* [Testo fornito]:
>>>
“Houston abbiamo un problema” disse con voce ieratica, e non si rivolgeva alla divina Whitney, ma al centro di controllo della Nasa che stava seguendo il loro volo verso un innocuo allunaggio sul satellite preferito dagli astromanti.
Era il 13 aprile del 1970 e l’Apollo 13 (ma guarda un po’), faceva la coda alle imprese dell’Apollo 11 (e poi dell’Apollo 12) che il 20 luglio del 1969 aveva violato la Luna.
A pronunciarla fu John Leonard “Jack” Swigert Jr, pilota del modulo di comando che annunciava un guasto ai sistemi di gestione dell’ossigeno liquido non rilevati dai computer.
Indubbiamente i computer di allora erano una sorta di caffettiera a carbone rispetto a quello che oggi riesce fare un banale smartphone ma la vicenda, all’epoca, fece enorme scalpore e quella che sembrava la più routinaria delle missioni spaziali divenne il “fallimento di maggior successo” della storia della Nasa, per il pericolo corso dagli astronauti che furono salutati come trionfatori all’ammaraggio nelle acque del Pacifico.
Sebbene oggi sulla luna non ci si va più, e non ci si affaccia neanche un paio di metri al di fuori dell’atmosfera, oggi siamo divenuti egualmente il pianeta dei computer e, in un futuro più o meno molto poco lontano, rischieremo probabilmente di esser soppraffatti da schermi e tastiere, come adombra Dan Brown nel suo romanzo “Origin”.
Provate a pensare a un blocco planetario dell’energia elettrica e provate a pensare al miliardo di cose che non riuscireste più a fare senza l’aiuto delle intelligenze artificiali.
<<<
* [Estratto dei dati]:
>>>
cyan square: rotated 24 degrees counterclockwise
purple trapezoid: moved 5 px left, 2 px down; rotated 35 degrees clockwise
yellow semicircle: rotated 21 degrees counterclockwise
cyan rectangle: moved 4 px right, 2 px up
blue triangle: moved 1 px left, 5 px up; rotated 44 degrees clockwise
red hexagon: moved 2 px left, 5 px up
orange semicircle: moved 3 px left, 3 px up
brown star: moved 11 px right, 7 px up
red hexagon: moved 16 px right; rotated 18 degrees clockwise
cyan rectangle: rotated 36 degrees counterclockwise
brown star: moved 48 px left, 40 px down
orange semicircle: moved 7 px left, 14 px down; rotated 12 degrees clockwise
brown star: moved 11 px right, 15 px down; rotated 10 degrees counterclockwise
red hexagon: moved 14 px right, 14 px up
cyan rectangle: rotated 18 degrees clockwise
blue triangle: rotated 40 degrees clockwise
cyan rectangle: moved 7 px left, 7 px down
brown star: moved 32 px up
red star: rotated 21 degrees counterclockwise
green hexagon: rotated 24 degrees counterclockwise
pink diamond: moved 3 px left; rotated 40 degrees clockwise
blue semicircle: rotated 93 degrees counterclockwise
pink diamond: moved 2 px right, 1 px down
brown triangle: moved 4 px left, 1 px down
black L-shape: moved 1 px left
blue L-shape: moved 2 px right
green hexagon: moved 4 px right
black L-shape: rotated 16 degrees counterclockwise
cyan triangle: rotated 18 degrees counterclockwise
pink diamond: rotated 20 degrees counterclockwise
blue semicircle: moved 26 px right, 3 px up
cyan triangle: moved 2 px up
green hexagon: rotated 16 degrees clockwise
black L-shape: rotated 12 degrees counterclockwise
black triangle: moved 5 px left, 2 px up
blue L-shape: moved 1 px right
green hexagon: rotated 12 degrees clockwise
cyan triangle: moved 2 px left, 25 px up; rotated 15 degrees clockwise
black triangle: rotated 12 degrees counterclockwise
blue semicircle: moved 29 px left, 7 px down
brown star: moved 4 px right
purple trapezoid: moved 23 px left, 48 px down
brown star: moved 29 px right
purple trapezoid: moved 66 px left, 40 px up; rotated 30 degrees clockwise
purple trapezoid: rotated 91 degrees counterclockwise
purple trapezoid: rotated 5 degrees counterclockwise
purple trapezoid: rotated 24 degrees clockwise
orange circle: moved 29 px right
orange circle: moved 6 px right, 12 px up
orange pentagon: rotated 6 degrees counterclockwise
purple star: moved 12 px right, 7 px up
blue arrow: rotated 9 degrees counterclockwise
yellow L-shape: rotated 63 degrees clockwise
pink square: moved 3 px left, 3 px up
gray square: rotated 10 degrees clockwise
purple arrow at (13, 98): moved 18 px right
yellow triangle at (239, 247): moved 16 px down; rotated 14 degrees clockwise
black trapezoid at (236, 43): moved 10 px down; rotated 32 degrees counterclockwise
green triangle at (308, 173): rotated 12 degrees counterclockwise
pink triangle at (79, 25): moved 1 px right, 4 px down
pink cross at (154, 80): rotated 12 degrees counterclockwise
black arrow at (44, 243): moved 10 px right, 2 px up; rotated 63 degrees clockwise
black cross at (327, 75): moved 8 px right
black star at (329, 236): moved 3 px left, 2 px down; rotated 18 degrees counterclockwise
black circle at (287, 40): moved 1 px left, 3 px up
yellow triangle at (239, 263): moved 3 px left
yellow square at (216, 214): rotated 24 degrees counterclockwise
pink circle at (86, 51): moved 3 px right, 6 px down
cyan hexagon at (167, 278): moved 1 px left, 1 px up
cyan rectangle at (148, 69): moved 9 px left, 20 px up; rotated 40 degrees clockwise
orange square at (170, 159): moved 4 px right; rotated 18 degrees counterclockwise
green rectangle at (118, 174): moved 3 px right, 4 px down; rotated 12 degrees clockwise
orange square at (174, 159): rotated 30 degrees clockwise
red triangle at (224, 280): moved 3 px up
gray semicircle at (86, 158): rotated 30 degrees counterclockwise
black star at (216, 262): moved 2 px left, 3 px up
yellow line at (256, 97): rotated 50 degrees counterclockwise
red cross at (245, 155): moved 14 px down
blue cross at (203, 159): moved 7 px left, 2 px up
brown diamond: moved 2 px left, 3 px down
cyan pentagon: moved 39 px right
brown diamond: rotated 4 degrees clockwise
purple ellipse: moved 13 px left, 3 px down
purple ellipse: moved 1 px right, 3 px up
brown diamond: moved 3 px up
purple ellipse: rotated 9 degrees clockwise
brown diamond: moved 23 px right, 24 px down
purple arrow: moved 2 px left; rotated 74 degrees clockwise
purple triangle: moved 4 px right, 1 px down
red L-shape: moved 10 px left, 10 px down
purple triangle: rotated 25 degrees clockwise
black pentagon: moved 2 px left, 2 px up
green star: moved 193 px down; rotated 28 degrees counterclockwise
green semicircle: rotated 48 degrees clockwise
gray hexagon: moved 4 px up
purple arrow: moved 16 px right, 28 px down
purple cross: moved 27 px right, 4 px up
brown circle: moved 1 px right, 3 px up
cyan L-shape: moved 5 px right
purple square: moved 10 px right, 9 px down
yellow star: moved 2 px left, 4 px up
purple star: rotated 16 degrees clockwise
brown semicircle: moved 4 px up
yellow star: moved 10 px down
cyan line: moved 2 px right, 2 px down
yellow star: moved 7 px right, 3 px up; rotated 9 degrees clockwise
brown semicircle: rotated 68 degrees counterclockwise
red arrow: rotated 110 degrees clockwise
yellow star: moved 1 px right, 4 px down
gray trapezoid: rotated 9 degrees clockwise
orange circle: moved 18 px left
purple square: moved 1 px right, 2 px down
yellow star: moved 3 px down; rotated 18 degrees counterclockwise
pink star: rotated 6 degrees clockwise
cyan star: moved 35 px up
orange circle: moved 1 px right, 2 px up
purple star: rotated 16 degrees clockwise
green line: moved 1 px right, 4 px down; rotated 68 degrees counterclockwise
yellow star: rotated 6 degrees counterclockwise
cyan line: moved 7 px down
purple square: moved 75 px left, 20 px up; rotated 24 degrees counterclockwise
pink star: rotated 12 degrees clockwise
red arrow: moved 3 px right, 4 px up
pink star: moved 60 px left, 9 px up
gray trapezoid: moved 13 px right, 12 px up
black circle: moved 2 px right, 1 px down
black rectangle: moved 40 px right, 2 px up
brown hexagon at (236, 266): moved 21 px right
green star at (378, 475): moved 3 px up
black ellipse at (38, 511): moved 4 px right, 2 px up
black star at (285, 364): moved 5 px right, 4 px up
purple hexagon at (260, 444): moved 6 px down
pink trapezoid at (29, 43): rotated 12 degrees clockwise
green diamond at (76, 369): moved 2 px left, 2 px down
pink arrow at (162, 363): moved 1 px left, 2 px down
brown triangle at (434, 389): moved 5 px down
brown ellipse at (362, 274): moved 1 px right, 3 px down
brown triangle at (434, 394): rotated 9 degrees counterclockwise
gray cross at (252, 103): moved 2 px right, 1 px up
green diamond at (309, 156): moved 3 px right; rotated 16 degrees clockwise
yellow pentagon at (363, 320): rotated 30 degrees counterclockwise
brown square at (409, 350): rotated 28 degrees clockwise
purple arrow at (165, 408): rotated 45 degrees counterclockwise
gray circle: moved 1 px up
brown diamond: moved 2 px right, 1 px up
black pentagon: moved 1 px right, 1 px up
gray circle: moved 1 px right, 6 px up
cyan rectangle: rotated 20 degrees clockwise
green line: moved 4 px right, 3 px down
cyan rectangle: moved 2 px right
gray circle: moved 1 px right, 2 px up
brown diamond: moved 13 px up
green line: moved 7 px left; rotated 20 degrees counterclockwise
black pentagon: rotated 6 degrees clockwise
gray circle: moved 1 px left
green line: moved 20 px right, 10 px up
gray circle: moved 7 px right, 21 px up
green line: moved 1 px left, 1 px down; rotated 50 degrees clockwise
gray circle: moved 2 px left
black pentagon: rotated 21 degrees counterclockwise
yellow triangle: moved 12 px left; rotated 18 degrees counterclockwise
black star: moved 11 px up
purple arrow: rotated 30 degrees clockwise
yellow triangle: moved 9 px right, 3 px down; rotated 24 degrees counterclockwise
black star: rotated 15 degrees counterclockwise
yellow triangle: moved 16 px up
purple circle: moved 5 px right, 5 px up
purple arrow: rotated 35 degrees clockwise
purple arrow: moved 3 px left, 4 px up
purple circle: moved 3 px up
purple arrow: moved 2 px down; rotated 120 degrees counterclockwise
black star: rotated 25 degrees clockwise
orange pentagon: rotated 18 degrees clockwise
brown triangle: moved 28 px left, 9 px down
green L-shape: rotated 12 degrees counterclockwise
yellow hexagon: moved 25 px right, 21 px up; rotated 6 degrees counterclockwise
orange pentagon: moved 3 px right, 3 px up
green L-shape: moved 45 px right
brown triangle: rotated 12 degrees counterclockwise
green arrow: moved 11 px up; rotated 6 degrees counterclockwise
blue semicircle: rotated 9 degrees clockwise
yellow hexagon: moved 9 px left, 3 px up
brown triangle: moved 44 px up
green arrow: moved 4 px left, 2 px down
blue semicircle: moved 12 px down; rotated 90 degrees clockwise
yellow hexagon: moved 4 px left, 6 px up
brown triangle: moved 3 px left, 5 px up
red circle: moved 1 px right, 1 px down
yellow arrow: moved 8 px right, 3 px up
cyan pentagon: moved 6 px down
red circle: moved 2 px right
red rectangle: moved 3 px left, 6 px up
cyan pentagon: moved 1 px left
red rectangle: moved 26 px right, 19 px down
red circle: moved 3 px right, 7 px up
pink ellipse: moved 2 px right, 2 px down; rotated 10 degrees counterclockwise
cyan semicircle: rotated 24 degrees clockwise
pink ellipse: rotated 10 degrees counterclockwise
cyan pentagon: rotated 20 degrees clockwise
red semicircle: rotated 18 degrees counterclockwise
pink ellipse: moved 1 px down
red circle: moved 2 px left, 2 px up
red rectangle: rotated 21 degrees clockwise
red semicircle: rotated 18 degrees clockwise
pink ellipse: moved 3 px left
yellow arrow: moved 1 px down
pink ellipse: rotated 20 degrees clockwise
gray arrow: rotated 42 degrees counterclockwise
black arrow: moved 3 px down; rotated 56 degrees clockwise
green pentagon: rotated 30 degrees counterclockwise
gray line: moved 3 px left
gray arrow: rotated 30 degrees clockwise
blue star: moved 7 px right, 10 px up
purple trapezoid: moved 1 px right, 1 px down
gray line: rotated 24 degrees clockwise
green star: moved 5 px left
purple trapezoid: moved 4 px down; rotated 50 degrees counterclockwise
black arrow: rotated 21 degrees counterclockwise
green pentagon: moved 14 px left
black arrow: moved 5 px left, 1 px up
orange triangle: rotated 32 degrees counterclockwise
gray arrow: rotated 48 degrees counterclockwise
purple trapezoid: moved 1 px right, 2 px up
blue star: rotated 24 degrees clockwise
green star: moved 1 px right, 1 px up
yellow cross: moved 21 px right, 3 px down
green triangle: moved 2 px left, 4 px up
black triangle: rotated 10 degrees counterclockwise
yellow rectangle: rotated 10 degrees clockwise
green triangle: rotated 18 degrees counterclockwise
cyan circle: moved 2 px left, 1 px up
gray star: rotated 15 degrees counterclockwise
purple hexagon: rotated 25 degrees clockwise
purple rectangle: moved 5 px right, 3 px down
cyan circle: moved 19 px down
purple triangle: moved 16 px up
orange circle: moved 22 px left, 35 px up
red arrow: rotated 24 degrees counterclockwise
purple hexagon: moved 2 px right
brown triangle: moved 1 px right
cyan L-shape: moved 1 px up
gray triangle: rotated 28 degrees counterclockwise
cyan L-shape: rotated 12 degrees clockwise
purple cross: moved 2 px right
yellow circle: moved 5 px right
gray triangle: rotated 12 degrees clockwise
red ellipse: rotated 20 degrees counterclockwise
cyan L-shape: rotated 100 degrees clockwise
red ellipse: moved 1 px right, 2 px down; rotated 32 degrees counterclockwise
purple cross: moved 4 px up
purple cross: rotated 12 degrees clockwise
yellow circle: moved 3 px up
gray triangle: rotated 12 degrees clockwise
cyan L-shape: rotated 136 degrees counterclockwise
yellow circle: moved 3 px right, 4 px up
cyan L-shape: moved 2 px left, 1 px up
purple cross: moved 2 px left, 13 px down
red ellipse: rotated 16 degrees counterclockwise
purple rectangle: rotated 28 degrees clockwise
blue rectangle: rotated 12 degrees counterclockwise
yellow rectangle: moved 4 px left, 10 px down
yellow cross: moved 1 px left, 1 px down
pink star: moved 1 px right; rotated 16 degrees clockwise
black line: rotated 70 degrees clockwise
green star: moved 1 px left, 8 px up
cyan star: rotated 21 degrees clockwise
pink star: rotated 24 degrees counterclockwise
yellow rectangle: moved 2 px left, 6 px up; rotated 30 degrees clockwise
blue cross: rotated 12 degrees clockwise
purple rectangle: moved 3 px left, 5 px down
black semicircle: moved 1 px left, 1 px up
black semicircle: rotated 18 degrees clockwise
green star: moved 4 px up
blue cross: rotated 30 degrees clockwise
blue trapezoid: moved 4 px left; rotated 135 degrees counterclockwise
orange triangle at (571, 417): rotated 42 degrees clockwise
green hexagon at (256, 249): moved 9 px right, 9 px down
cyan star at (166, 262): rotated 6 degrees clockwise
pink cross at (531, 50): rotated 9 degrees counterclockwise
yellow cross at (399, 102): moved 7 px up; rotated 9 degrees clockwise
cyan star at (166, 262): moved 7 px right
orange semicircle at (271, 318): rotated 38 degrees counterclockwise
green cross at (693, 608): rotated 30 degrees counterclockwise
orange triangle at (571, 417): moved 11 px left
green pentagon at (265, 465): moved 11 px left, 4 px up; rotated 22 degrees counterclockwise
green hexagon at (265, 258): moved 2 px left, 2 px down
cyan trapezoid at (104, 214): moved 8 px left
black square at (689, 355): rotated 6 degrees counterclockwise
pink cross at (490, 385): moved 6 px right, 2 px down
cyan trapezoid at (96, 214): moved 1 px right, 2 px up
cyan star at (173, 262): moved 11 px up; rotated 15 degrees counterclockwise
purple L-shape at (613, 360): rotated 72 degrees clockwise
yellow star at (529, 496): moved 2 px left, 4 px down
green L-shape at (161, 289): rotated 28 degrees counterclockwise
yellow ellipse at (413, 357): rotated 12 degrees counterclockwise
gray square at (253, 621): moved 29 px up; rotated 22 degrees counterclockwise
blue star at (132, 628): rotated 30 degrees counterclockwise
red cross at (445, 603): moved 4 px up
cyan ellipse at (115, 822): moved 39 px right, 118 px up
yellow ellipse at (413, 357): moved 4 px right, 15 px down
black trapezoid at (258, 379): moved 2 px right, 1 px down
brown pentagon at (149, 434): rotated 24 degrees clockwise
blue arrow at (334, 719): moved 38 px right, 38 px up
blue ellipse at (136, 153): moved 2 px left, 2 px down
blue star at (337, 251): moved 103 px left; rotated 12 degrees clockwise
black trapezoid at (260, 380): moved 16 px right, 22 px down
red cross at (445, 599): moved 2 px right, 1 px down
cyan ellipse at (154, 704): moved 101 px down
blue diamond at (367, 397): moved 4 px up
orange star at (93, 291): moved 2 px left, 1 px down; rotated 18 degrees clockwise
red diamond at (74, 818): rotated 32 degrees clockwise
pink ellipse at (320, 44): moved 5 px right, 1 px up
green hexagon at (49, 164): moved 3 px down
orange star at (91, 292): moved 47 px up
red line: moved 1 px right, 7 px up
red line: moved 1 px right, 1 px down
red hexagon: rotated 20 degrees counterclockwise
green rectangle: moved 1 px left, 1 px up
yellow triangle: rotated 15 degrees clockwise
<<<
* [Le consegne]:
- A) Estrai senza modifiche dal testo sull'Apollo 13 il passo che si apre con le parole contenenti "A pronunciarla fu" e si chiude con "rilevati dai computer.".
- B) Prosegui il testo sull'Apollo 13 dopo la sua ultima frase.

* [Risultati per consegna]:
- A)
A pronunciarla fu John Leonard “Jack” Swigert Jr, pilota del modulo di comando che annunciava un guasto ai sistemi di gestione dell’ossigeno liquido non rilevati dai computer.

- B)
A cominciare dal prelevare i soldi al bancomat o passare i prodotti alla cassa dei supermercati per fare la spesa e già scivoliamo nel drammatico fermandoci alle cose più banali dell’esistenza, se poi pensiamo alle partite su Dazn, i programmi fitness o al registro elettronico in vigore nelle scuole so’ cavoli amari.
Ieri abbiamo avuto un problema e non c’erano delle Whitney Houston da chiamare. Abbiamo rischiato grosso.
Un manipolo, non si sa quanto grande, di hacker ha penetrato i sistemi informatici di non so quante migliaia di servizi e aziende pubbliche e private dell’intero globo.
In Italia ce ne siamo accorti perché si è rischiato seriamente di non vedere il derby (non ne valeva la pena. Ndr), e l’abbiamo buttata a caciara ma nel resto del mondo l’hanno presa sul serio.
Sugli schermi spuntava una scritta, “Se si desidera recuperare i file e evitarne la perdita, inviate 2.0 Bitcoin. Invia denaro entro 3 giorni, altrimenti divulgheremo alcuni dati e aumenteremo il prezzo“, e giù con il blocco del p.c., diventato uno scatolone inservibile che quelle di tonno, portate in parlamento dai 5Stelle, erano più dignitose.
Pensare che la madre delle estorsioni fu il ratto delle Sabine vien da ridere, ma non è il caso.
Il tema è un altro e che siamo tutti figli della cybernetica è assodato ed è inutile spiegarne le ragioni.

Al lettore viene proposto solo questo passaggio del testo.